Se dunque il significato dei termini propri di questo atto educativo è positivo, perché gli studenti non percepiscono tale positività? Sia perché diversi insegnanti non comunicano agli allievi che la valutazione vuole il loro bene, il loro fruttificare e crescere, sia perché molti non li valutano con questa logica e con questo scopo. In effetti, in alcuni dibattiti sull’educazione è emerso che il fraintendimento di tali termini nasce spesso da un fraintendimento del significato dell’essere insegnante: occorre dunque ripartire ricalibrando lo sguardo che il docente ha su di sé, per poi focalizzarsi sulla materia e infine sull’alunno. È a partire da un lavoro su di sé che coltivi il bene e la verità che è possibile un attenzione all’altro. Al tu dell’altro e non al gruppo classe nella sua interezza come se fosse un ente monolitico.

Quanto detto non toglie che ci siano momenti privilegiati, nel fare scuola, di valutazione, di misurazione di un lavoro e di un esito, di un apprendimento. Questi momenti, tuttavia, diventerebbero insignificanti se alla base non ci fosse un rapporto personale e non burocratico tra docente e alunno. Questo vuol dire che la promozione e il risultato positivo, come la bocciatura o l’esito negativo di una prova, sono segni di un lavoro, di un cammino che il ragazzo sta intraprendendo accompagnato da qualcun altro. Accompagnato verso dove? L’uomo è un essere attivo, vivace, unico e irripetibile, in relazione con gli altri e innanzitutto con la Persona Prima, suo fine ultimo: riconoscere il fine dà il criterio decisivo per educare ed accompagnare la persona. Come dice Dante, insegnare significa spiegare «come l’uom s’etterna».

E il docente valuta un'altra persona alla luce (e proponendogli) un universo di tradizione, un orizzonte antropologico che lui stesso prima ha accolto. Come dice ancora Caffarra, «la scelta della libertà non nasce dal niente: dal niente non nasce niente. Nasce dal confronto fra la proposta di vita [che si fonda sulla visione del mondo] fatta dall’educatore, e la soggettività della persona che si va sviluppando, che si ha da educare».

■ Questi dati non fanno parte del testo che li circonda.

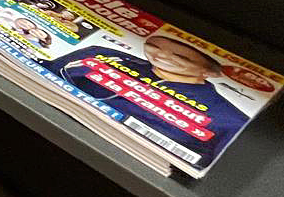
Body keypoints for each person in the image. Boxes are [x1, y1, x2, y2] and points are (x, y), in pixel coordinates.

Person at [42, 33, 251, 168]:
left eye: (181, 57)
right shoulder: (100, 55)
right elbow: (46, 71)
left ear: (210, 72)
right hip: (52, 121)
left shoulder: (228, 119)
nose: (160, 56)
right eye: (154, 46)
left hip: (123, 163)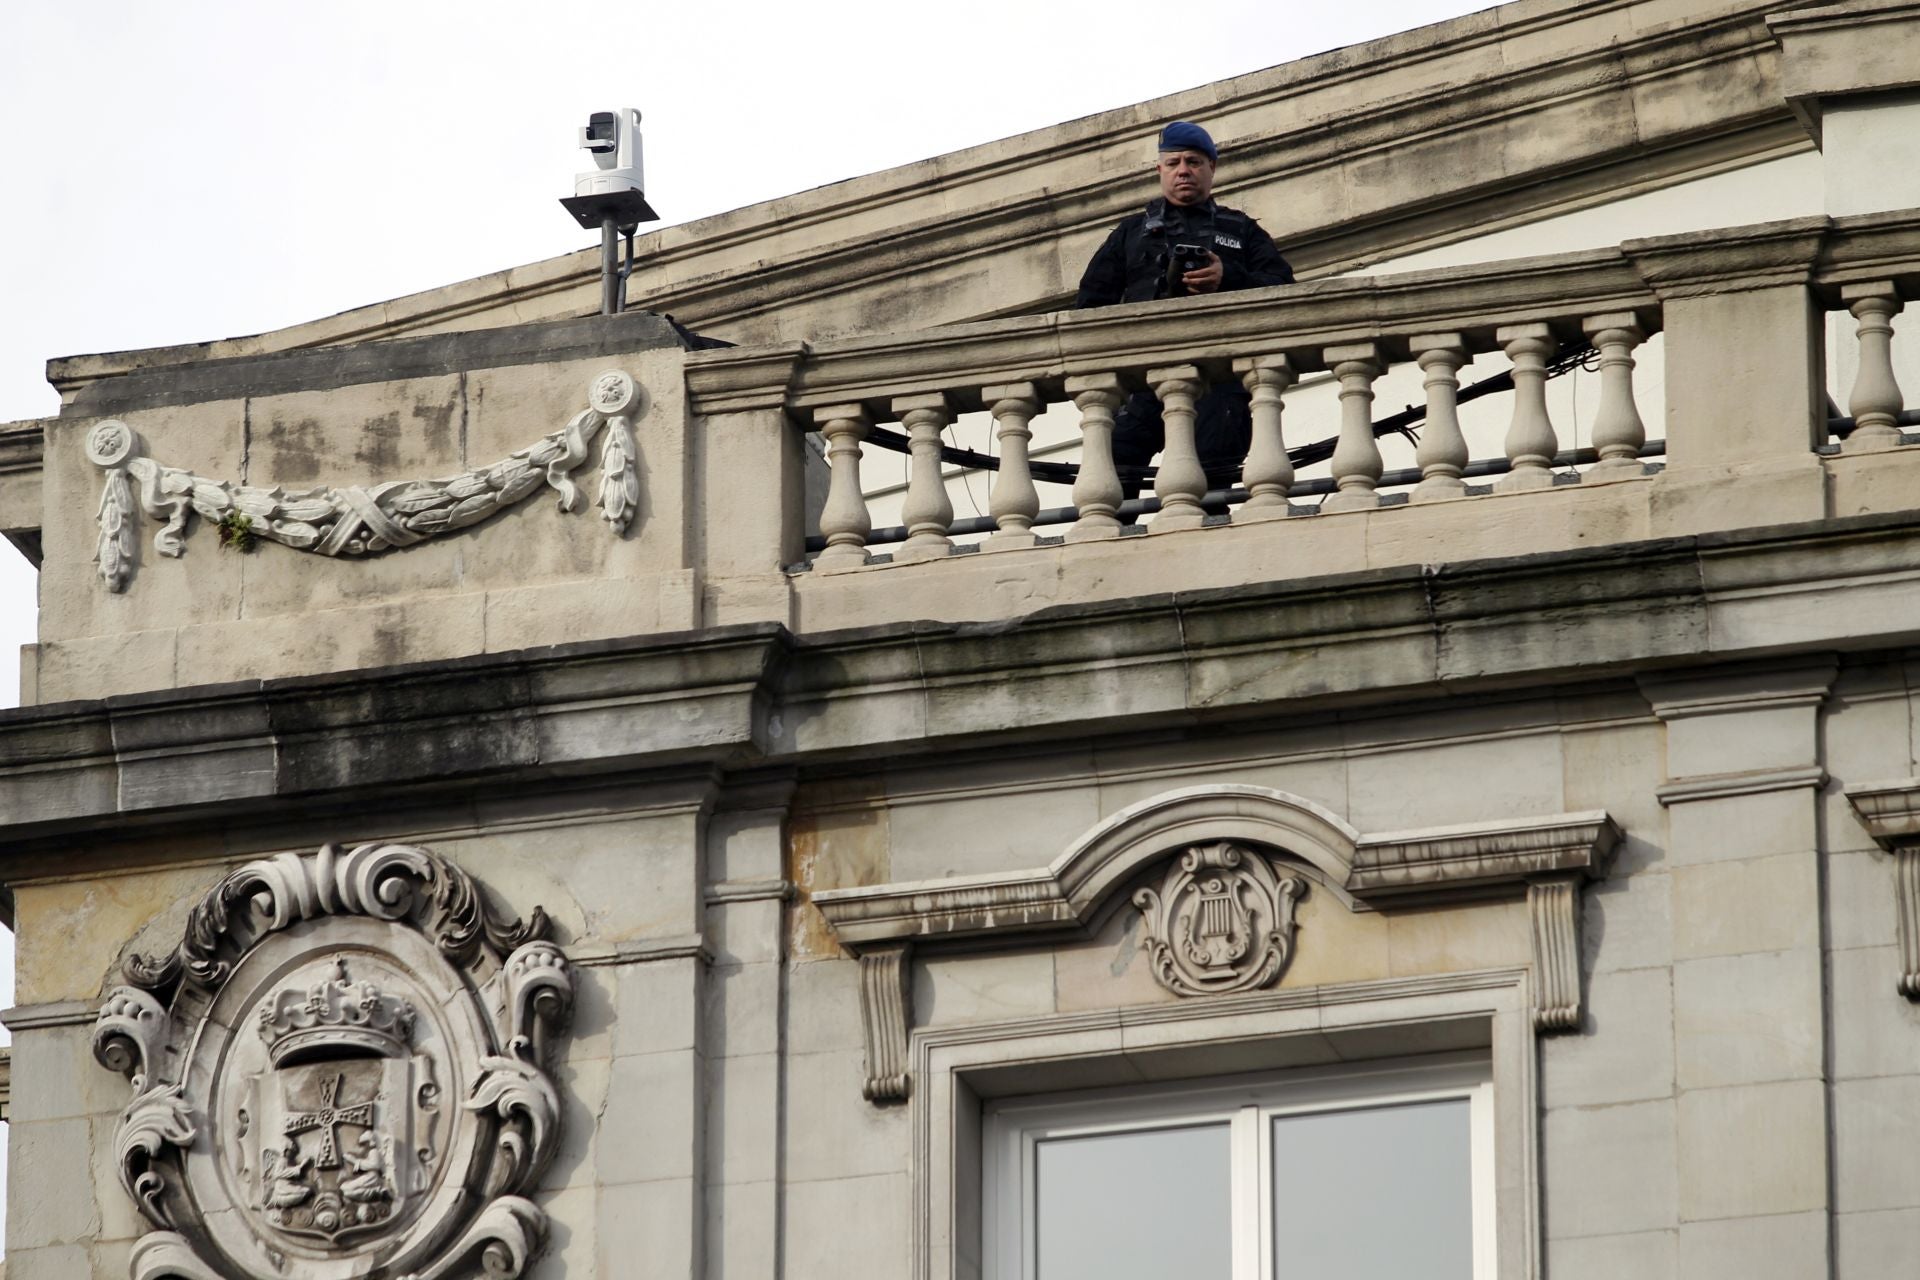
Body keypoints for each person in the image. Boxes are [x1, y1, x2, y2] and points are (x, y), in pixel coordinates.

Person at [1074, 121, 1295, 496]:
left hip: (1222, 380)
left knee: (1212, 486)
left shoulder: (1241, 231)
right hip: (1143, 379)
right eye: (1173, 162)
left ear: (1212, 168)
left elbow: (1285, 296)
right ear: (1159, 170)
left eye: (1193, 162)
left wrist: (1227, 275)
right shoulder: (1131, 233)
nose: (1183, 170)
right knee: (1111, 477)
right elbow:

Quindi il docente giudica, valuta e misura attraverso prove e anch’esse sono il veicolo attraverso cui deve passare il contenuto valoriale. È fondamentale che l’allievo capisca che ciò che viene valutato, anche negativamente, è la prova, non colui che ha fatto la prova. Insomma, anche la valutazione è un elemento fondamentale dell’atto educativo: il docente, che ha la missione di essere testimone di una verità, ha non solo la lezione, ma anche la valutazione come strumento e canale di trasmissione del sapere e dei valori. E alcuni i valori non passano astrattamente ma concretamente: con la puntualità del docente, col saluto con cui si entra in classe, con la preparazione delle lezioni, con la costanza, con la profondità di lavoro, ecc. È in un rapporto con il ragazzo instaurato sulla fiducia che verità e bene si tengono insieme. Educare e valutare diventano introdurre l’alunno alla totalità della realtà, dargli gli strumenti e il sostegno, sostenerlo nella fatica, reggere la sua vita.